Deuxième épisode d’un nouveau feuilleton qui en comportera une douzaine publiés les lundi, mercredi et vendredi. Il s’agit d’extraits d’un ensemble intitulé Cahier AA de Claude Minière.
Répétitions, contradictions, et, à la fin un seul trait. C’est ce que Blaise Pascal appelait « l’ordre de la charité » : « Cet ordre consiste principalement à la digression sur chaque point qui a rapport à la fin, pour la montrer toujours. » (fragment 280)
Tchouang-Tseu : « La Ciel est dedans, l’humain est dehors ».
Si à la suite de la clé gong (« arc ») on écrit le caractère « enfant » on désigne l’archet des instruments à cordes. Associé au caractère d’ « oreille », on obtient l’idéogramme « enlever ».
Avec gong à côté de shén (« corps ») on signifie « personnellement ».
Je pense aux « Indiens » que dessinent de manière appliquée, concentrée et malhabile les enfants : ils flottent dans l’espace comme en lévitation et transcendant la gaucherie du dessin, ou peut-être grâce à cette maladresse même, menacent tout un côté de la page…Indiens contre les « cow-boys » dont le jeune être ne manque pas d’être entouré, comme plus tard l’adulte. Ce ne sont pas des images logées dans l’imagination mais des signes.

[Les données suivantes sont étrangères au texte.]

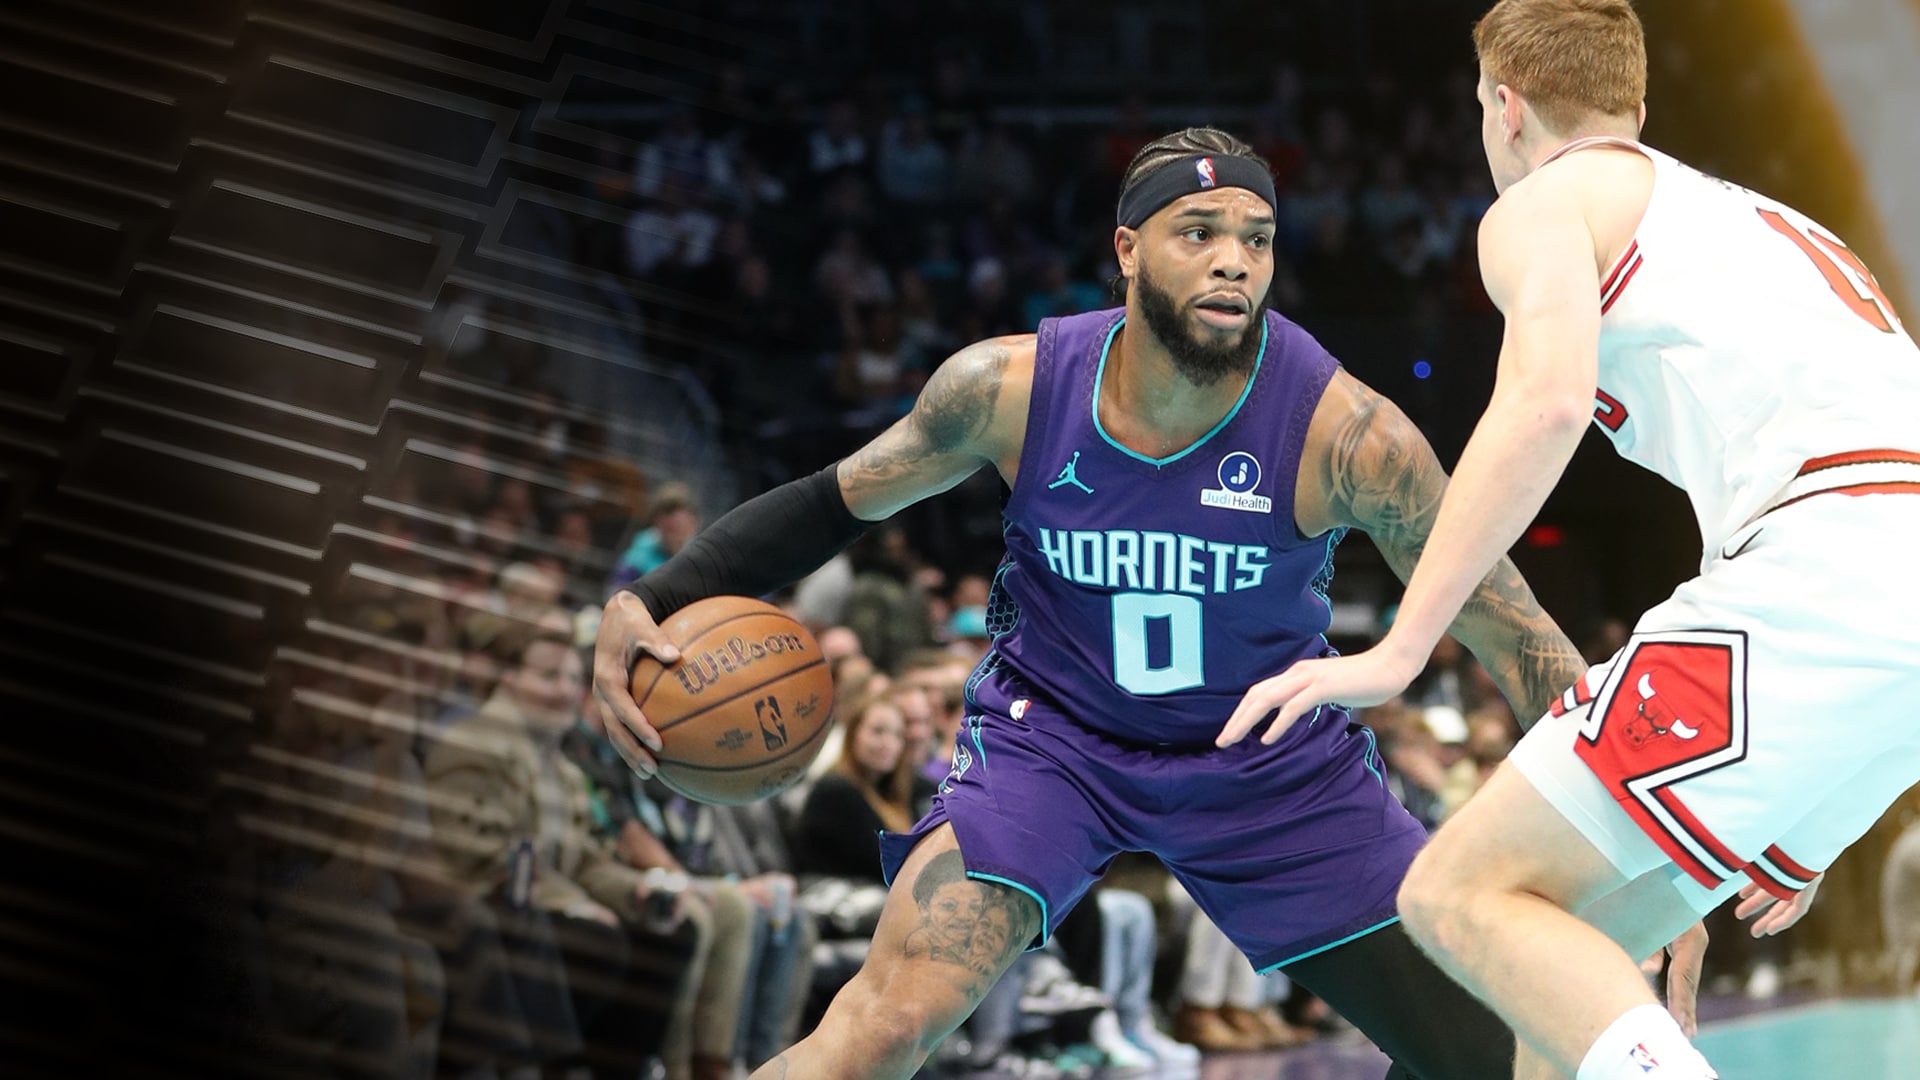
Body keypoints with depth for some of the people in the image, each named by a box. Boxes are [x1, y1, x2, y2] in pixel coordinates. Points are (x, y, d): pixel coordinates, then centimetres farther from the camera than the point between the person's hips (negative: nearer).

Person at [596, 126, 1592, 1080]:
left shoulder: (1347, 435, -25)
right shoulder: (1008, 390, -19)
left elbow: (1508, 629, -18)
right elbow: (838, 502, -2)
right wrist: (651, 601, -12)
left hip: (1274, 756, 1)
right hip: (1053, 731, -1)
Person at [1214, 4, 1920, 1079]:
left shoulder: (1548, 201, 10)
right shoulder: (1776, 223, 35)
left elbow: (1549, 402, -11)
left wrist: (1398, 651, -12)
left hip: (1825, 581, -8)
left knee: (1464, 897, -6)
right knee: (1575, 938, 18)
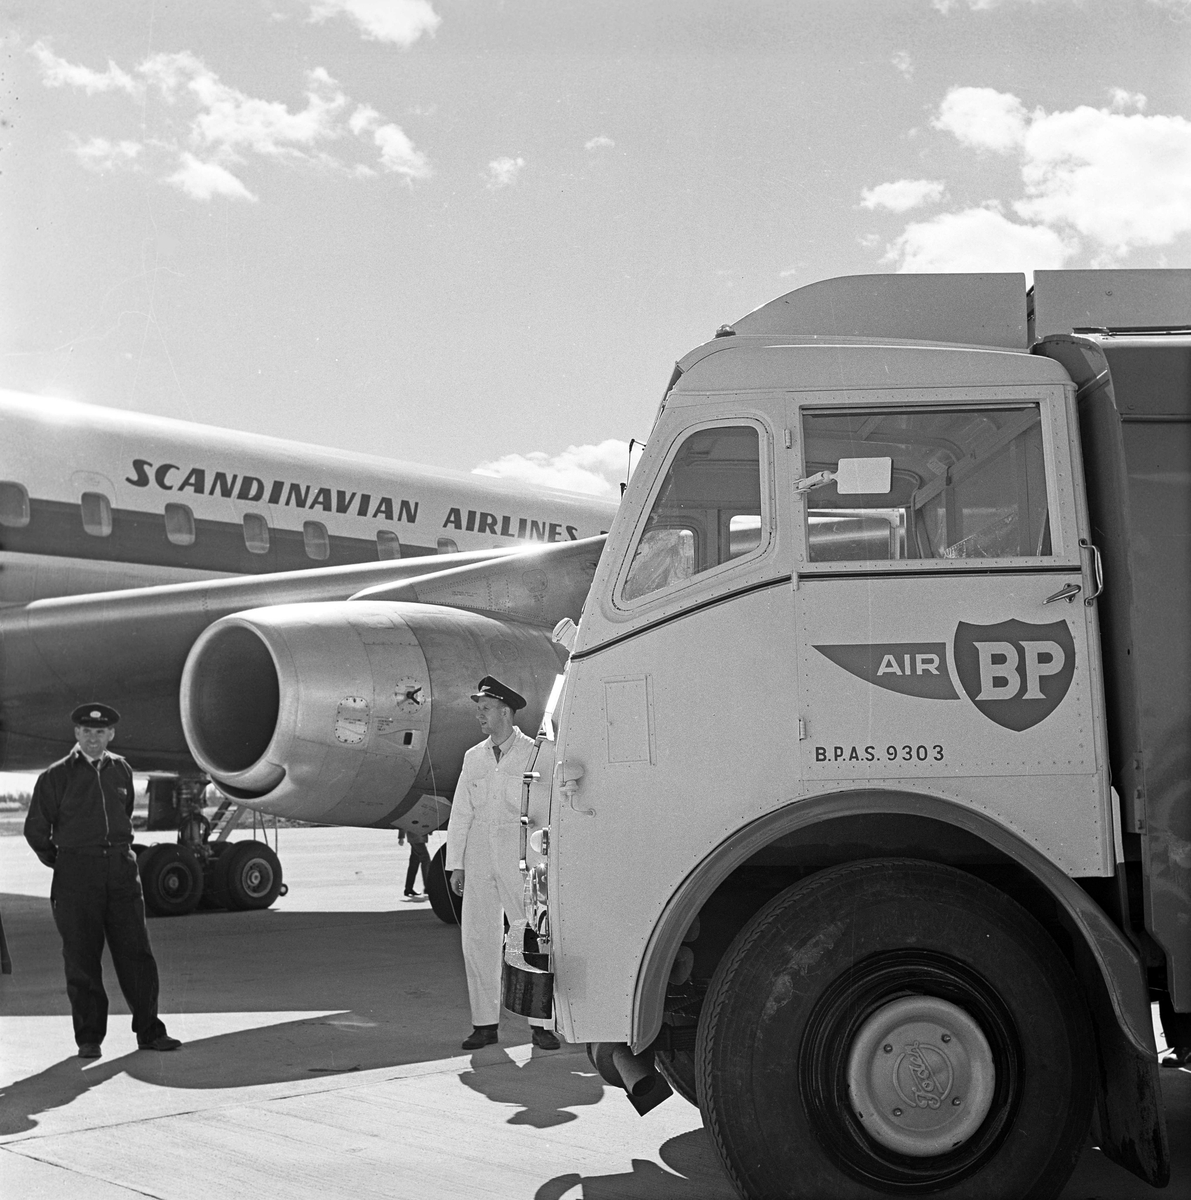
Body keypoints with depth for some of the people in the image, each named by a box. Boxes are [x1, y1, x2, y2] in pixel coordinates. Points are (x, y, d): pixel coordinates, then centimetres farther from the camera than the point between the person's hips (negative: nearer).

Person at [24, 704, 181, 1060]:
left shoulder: (121, 770, 11)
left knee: (137, 953, 3)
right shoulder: (56, 776, -2)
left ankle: (149, 1031, 11)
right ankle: (88, 1039, 12)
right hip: (76, 877, -3)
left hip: (121, 870, 3)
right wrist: (62, 863, 8)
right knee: (82, 960, 2)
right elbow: (35, 830, 4)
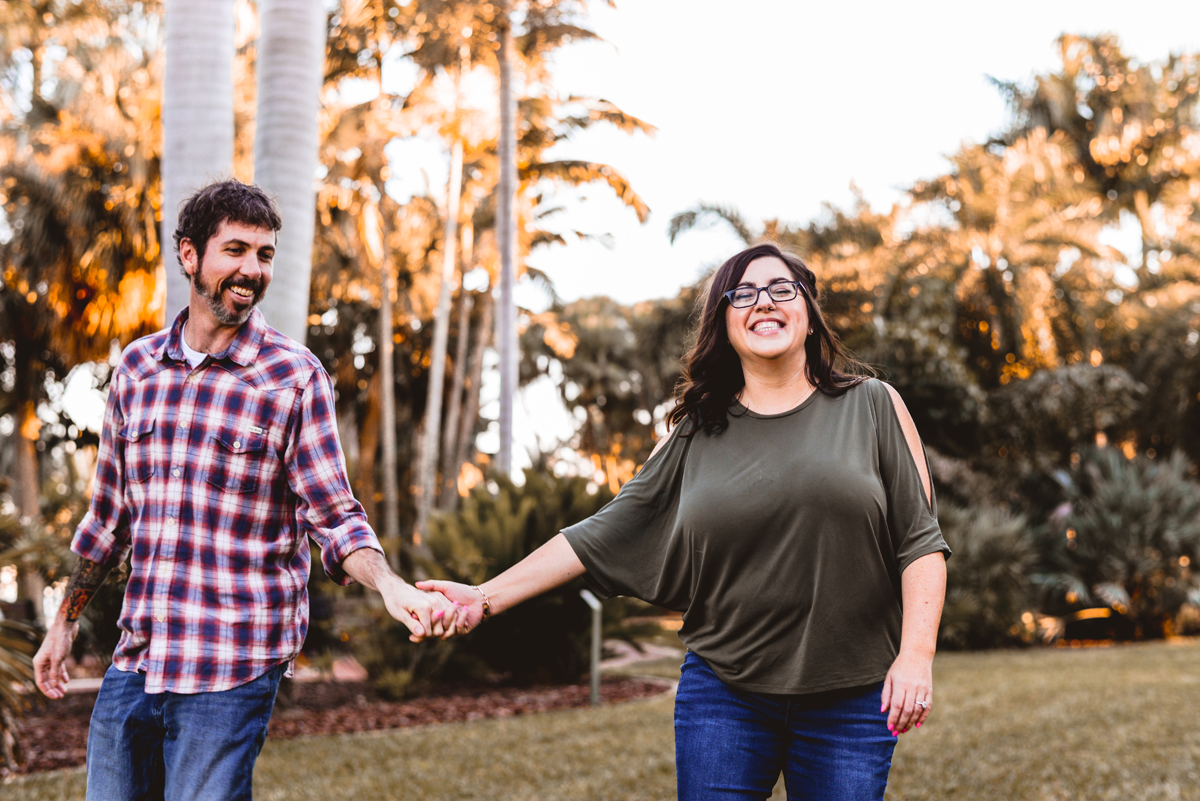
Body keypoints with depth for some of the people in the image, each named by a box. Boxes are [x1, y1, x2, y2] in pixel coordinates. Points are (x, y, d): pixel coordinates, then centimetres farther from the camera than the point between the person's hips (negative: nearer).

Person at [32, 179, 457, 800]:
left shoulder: (295, 377, -5)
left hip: (231, 671, -4)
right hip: (133, 661, 5)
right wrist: (65, 621, 21)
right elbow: (109, 515, 17)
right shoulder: (136, 367, 8)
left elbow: (334, 515, -7)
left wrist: (391, 587, -25)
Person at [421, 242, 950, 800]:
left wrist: (916, 654, -11)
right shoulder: (695, 434, 7)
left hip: (852, 698, -1)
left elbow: (919, 539, 1)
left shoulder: (872, 406, 4)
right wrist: (487, 597, 1)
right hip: (723, 694, 1)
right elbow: (607, 534, 7)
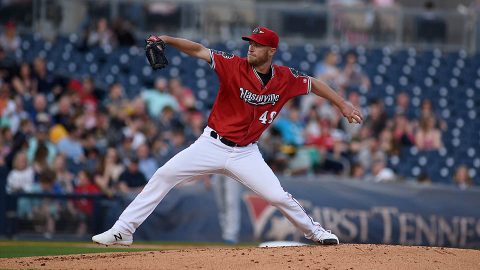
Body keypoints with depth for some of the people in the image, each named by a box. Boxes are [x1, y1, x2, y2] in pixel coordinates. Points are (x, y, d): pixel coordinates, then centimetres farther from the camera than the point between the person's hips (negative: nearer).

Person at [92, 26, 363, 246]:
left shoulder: (285, 78, -4)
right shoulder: (235, 66, -12)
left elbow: (314, 84, 12)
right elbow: (199, 50, -18)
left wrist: (343, 104, 9)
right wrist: (168, 40, -32)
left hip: (246, 154, 1)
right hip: (213, 145, -1)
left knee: (278, 196, -8)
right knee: (164, 176, -10)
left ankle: (314, 231, 20)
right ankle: (124, 230, -6)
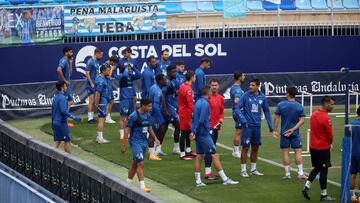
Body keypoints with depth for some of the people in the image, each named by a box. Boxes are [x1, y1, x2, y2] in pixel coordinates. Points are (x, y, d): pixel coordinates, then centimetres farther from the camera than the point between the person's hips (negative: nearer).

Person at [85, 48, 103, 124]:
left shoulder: (97, 61, 12)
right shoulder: (90, 62, -13)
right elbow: (87, 74, -16)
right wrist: (91, 84, -18)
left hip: (96, 84, 8)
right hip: (91, 85, -8)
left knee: (93, 102, 11)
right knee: (91, 101, -8)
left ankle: (92, 117, 17)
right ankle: (90, 118, -5)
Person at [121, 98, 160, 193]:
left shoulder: (147, 115, 6)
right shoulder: (134, 116, -15)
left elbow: (149, 128, 20)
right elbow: (127, 131, -12)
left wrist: (155, 138, 8)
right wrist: (123, 145, -11)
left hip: (144, 142, 7)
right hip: (135, 142, -7)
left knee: (135, 164, 14)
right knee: (140, 163, -14)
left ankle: (127, 183, 26)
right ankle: (142, 186, -15)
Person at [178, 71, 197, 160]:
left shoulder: (183, 86, 10)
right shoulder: (188, 89, -21)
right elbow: (190, 103, -25)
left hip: (182, 111, 10)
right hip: (185, 113, -10)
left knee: (188, 131, 20)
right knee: (184, 132, -6)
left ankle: (188, 151, 33)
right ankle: (182, 154, -2)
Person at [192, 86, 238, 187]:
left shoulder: (198, 102, 13)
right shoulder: (205, 104, -16)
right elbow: (201, 120, -20)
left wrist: (194, 131, 14)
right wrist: (195, 132, -14)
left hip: (198, 134, 9)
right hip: (204, 134, -9)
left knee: (199, 156, 10)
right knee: (214, 155, -5)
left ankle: (198, 181, 11)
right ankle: (225, 179, -2)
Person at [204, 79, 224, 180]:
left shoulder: (220, 98, 11)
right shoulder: (207, 97, -11)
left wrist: (221, 119, 3)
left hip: (216, 126, 8)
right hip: (209, 126, -8)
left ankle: (208, 171, 17)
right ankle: (207, 172, -10)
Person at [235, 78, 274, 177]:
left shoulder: (262, 97, 4)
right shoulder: (246, 96, -6)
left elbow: (266, 111, 11)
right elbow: (238, 108, -8)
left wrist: (271, 127, 9)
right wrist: (243, 120, -17)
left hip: (257, 126, 4)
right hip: (248, 126, -4)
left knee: (255, 148, 10)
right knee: (245, 148, -2)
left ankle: (253, 169, 21)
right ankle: (243, 170, 3)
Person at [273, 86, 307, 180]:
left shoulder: (281, 105, -4)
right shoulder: (300, 106, -1)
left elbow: (276, 118, -5)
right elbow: (302, 120, -7)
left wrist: (275, 130, 1)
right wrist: (293, 129, -11)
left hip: (284, 132, 0)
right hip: (295, 133, 0)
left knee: (285, 152, 5)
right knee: (298, 152, 3)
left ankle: (287, 174, 5)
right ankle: (300, 173, -1)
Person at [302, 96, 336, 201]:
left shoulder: (314, 114, 6)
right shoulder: (326, 118, -20)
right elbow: (330, 135, -14)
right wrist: (329, 143, 9)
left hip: (313, 146, 8)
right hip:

« Tout est vulgaire pour commencer. Avec le passage du temps, ça change ». Cette notation de Yuko Mishima me « plonge » dans des abîmes de perplexité. Pourtant, voilà bien le sentiment que j’avais éprouvé avec « Canterbury ».
« Qu’est-ce que tu fais de beau ? » Il demande ça le plus simplement du monde… Lois de la gravité. L’enfant que j’étais s’approche de moi.
L’encre elle-même vient d’une pierre, la « pierre à encre » (yantai). Et l’une des plus anciennes calligraphies (4ème siècle av. J.-C.) sur des tambours de pierre (Shigunvea) décrit le jeu des poissons dans la rivière Quian…Fluidité de la pierre…Pierre, mon deuxième nom de baptême.
Ezra Pound à Venise : « poteaux de pierre aussi doux que savon ».
Un adjectif (« immune ») m’entraîne dans l’histoire. Dans New Age, en 1915, Pound publie des « Notes politiques » par lesquelles il critique la neutralité américaine face au conflit qui ravage alors l’Europe. A son père il fait part de sa colère devant les réticences des Etats-Unis – dont il espère toujours une Renaissance – à s’engager. Pour « arrêter la boucherie ». En 1939 il cherchera en vain à quitter l’Italie pour regagner son pays…. Quelques années plus tard, Artaud dénoncera les trafics qui s’opèrent dans les laboratoires américains. L’ambition poétique peut-elle demeurer immune dans cette histoire ?
Je n’en ai pas fini avec Pound, avec la question historique de la poésie. Après la parution de Pound caractère chinois je continue de m’interroger sur le « drame » du poète. Certes, il a joué la Chine contre l’Amérique, mais pourquoi – pourquoi et alors – tant de doutes sur la validité de son œuvre ? Il pense qu’au 21ème siècle elle ne subsistera que comme « curiosité » ! Il faut reconnaître qu’il ne s’est pas complètement trompé.
Canto CXVI/ « Je ne peux faire que mes notes tiennent ». En 1960 (?), dans le désarroi que connaît l’homme, et dans la « place » (le peu de place) qu’occupe désormais la haute ambition poétique… En 1960, Pound est au bout du rouleau.
Mais, voyons, les notes ne tiennent-elles pas ? S’agit-il, d’ailleurs, de tenir ?... « It coheres all right ».